**EXERCISES:**
[1] Answer these questions using the passage about the 1978 Red Sox playoff game:
(a) What two things did the guy at ABC owe the narrator?
(b) Where would the narrator's press pass be waiting?
(c) What did Lou Piniella eat for breakfast on the morning of the game?
[2] Pick up the passage about the 1978 Red Sox playoff game and continue it from its final sentence.

**DOCUMENT TEXT:**
Endless Red Sox thoughts on beaches, and in cabs, and while watching movies with Anthony Quinn in them.
And most of the summer of 1978 spent in a darkened kitchen with Channel F.
I got on the phone to a guy who works at ABC, the network that would televise the playoff game. Their truck was up there now, I assumed, with everyone's credentials in order. The guy at ABC owed me $150 and a copy of Frank Sinatra's rare Close to You album that I had lent him for taping six months before.
The guy at ABC was at home asleep.
"I'll try. I'll do my best," he said, "but it's slim city."
He called me at eight in the morning. A press pass would be waiting in my name at the front desk of The Ritz Carlton Hotel in Boston.
"If anyone asks, you're with Channel 7 in New York," he said. "But you've got to be dignified, or I'm in the toilet."
"Have I ever not been dignified?" I asked.
"Yes," he said. "Yes," he repeated softly.
LOU PINIELLA: We had dinner around eight. Me and Catfish and Thurman. After dinner, we went over to a watering hole, Daisy Buchanan's. We had a couple of drinks, and we talked about the game. I remember that we all thought it was ironic justice that these two good teams should wind up like this after 162 games. Like it was just meant to be. Some of the fans in there, they recognized us, and they ribbed us about how we were going to get beat and all. But, you know, we all felt pretty confident because of the series in September when we came up to Fenway and beat 'em four straight. We all love to play at Fenway Park, and we talked about it that night.
In the morning I got up early, around nine, and had my usual breakfast: corned beef hash, three eggs over lightly, an order of toast, orange juice. I like to play on a full stomach. It's just the way I am.
I got to the park around noon. I felt nervous, but it's good to feel nervous. It puts an edge on things. In the clubhouse about 12 guys played cards. It kind of relaxed us. I thought about Torrez. I never hit him too well.

Stored data:
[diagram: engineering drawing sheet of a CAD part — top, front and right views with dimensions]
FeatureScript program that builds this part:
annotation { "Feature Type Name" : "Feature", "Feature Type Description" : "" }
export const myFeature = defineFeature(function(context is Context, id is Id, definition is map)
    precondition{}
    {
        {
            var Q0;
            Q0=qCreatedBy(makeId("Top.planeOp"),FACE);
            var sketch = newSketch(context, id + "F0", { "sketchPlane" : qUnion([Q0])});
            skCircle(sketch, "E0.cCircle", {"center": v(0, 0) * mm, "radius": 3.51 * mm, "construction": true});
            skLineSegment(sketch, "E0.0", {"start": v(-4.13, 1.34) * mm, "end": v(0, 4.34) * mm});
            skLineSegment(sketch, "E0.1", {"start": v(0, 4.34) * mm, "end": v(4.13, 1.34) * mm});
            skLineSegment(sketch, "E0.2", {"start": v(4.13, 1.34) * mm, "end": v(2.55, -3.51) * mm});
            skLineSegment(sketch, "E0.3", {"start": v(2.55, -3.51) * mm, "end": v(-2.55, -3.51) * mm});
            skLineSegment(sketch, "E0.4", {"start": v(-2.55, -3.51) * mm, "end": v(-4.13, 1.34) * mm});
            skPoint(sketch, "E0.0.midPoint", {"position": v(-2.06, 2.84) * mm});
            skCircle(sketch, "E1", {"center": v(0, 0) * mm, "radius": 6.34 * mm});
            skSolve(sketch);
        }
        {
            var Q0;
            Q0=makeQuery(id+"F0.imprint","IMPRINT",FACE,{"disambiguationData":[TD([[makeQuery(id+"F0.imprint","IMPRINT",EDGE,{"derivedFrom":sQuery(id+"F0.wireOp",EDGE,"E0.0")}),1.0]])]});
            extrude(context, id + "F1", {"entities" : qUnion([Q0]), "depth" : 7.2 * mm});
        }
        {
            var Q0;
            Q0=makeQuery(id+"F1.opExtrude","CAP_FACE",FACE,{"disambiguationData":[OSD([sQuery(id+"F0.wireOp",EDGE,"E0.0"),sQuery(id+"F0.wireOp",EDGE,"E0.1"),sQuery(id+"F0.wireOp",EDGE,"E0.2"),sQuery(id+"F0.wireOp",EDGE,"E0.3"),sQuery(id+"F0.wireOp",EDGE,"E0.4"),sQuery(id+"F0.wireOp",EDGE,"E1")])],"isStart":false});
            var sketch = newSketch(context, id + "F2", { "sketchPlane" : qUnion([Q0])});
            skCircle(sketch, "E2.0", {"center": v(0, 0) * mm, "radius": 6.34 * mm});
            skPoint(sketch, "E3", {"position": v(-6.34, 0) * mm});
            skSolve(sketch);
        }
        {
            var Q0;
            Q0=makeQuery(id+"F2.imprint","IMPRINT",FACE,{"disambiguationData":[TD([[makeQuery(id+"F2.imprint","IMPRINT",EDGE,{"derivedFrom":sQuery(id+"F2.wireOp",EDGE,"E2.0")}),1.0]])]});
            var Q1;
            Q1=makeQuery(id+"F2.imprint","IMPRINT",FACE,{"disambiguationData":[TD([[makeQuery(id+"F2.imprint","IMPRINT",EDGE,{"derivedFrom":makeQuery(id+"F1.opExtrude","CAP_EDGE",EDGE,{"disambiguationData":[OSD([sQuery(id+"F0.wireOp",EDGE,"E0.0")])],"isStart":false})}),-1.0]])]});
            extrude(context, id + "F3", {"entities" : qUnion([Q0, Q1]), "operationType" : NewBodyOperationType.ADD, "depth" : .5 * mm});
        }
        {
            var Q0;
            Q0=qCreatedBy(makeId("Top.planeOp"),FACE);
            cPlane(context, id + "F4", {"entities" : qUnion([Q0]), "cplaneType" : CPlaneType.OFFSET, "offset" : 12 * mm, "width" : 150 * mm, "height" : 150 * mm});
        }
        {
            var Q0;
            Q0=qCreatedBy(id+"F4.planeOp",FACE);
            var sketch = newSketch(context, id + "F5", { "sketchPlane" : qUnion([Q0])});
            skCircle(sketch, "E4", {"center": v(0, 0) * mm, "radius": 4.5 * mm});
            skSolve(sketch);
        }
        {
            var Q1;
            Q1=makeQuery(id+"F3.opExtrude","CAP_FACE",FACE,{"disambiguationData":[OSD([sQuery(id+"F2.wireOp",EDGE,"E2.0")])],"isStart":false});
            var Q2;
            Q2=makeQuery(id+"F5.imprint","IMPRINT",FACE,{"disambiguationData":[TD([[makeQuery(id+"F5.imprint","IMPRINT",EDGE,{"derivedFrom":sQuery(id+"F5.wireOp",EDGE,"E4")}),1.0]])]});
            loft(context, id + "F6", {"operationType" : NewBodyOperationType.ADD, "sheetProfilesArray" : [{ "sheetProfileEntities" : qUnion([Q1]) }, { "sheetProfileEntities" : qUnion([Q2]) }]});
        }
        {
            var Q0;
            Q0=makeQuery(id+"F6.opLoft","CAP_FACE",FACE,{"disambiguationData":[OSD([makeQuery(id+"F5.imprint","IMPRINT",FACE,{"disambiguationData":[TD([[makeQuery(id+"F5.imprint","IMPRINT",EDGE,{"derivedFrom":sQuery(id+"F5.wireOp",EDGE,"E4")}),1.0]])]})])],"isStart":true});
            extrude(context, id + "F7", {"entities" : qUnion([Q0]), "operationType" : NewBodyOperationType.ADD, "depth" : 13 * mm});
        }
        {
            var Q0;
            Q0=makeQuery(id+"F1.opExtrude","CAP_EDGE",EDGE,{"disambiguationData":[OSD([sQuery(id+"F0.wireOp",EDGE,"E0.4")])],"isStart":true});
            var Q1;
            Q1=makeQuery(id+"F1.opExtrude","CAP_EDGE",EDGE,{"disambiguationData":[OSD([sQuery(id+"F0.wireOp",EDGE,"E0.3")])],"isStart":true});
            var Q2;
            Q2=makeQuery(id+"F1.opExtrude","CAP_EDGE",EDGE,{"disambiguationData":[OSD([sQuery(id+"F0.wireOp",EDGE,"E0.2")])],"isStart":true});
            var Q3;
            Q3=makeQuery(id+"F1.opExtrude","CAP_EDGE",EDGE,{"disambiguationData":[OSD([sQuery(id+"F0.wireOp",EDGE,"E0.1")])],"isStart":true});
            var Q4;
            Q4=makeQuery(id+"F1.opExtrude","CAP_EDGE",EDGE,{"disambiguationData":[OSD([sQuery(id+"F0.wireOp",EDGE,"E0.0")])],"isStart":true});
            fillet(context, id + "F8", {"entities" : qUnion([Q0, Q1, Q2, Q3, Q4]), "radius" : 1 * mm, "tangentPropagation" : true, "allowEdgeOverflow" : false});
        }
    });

**TASK ANSWERS:**
[1]
(a) $150 and a copy of Frank Sinatra's rare Close to You album.
(b) At the front desk of The Ritz Carlton Hotel in Boston.
(c) Corned beef hash, three eggs over lightly, an order of toast, and orange juice.

[2]
I talked to Zimmer before the game. I wished him good luck. He's a very close friend of mine. He lives in Treasure Island, and I live in Tampa. I remember thinking during batting practice, what a beautiful autumn day in Boston. It was a beautiful day. You know?
That comment flashed through my mind while I was riding in a taxi to Fenway Park. The season did, too. Specifics: an extra-inning loss to Cleveland in April that concluded a Sunday-afternoon doubleheader at 8:46 p.m.; opening day in Chicago, and the next afternoon there; two games in Texas a few weeks later. All told, five losses that came in the closing inning. Had the Red Sox held on to but one of those games, there'd be nothing cooking at Fenway today—no tie, no playoff. The Yankees would be scattered across the country like the Montreal Expos, and the Red Sox would be in a Kansas City hotel lining up tickets for friends.
I had bought the papers at The Ritz Carlton after picking up my pass, but I hadn't read them and wouldn't now as I approached Kenmore Square. After all, who wanted to stare at Ron Guidry's stats on Storrow Drive?
I arrived on the field at 1:10, exhilarated, the papers left in the taxi, my pass in hand.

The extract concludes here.